→ **Task**:
Repeat each entry exactly, but do not carry over the pictures.

(Recorded data)
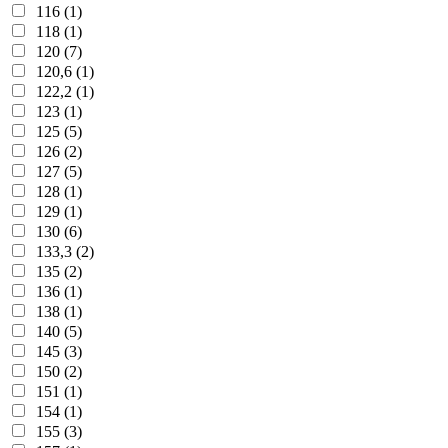
116 (1)
118 (1)
120 (7)
120,6 (1)
122,2 (1)
123 (1)
125 (5)
126 (2)
127 (5)
128 (1)
129 (1)
130 (6)
133,3 (2)
135 (2)
136 (1)
138 (1)
140 (5)
145 (3)
150 (2)
151 (1)
154 (1)
155 (3)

→ **Output below**:
116 (1)
118 (1)
120 (7)
120,6 (1)
122,2 (1)
123 (1)
125 (5)
126 (2)
127 (5)
128 (1)
129 (1)
130 (6)
133,3 (2)
135 (2)
136 (1)
138 (1)
140 (5)
145 (3)
150 (2)
151 (1)
154 (1)
155 (3)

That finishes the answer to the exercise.